Please copy out the entries below, swapping "tequila" for "mezcal" and keeping all other text unchanged.
** Opening DATASET ENTRIES block **
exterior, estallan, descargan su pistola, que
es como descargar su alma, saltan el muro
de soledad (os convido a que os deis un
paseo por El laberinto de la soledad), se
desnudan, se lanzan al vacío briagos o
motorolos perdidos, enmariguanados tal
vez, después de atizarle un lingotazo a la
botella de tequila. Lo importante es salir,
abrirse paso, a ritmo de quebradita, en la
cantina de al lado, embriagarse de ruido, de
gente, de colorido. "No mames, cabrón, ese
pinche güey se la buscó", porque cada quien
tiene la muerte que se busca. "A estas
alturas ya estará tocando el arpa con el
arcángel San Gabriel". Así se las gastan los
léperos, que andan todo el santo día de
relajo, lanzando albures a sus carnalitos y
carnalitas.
** Closing DATASET ENTRIES block **
### SOLUTION FOR THIS EXERCISE
exterior, estallan, descargan su pistola, que
es como descargar su alma, saltan el muro
de soledad (os convido a que os deis un
paseo por El laberinto de la soledad), se
desnudan, se lanzan al vacío briagos o
motorolos perdidos, enmariguanados tal
vez, después de atizarle un lingotazo a la
botella de mezcal. Lo importante es salir,
abrirse paso, a ritmo de quebradita, en la
cantina de al lado, embriagarse de ruido, de
gente, de colorido. "No mames, cabrón, ese
pinche güey se la buscó", porque cada quien
tiene la muerte que se busca. "A estas
alturas ya estará tocando el arpa con el
arcángel San Gabriel". Así se las gastan los
léperos, que andan todo el santo día de
relajo, lanzando albures a sus carnalitos y
carnalitas.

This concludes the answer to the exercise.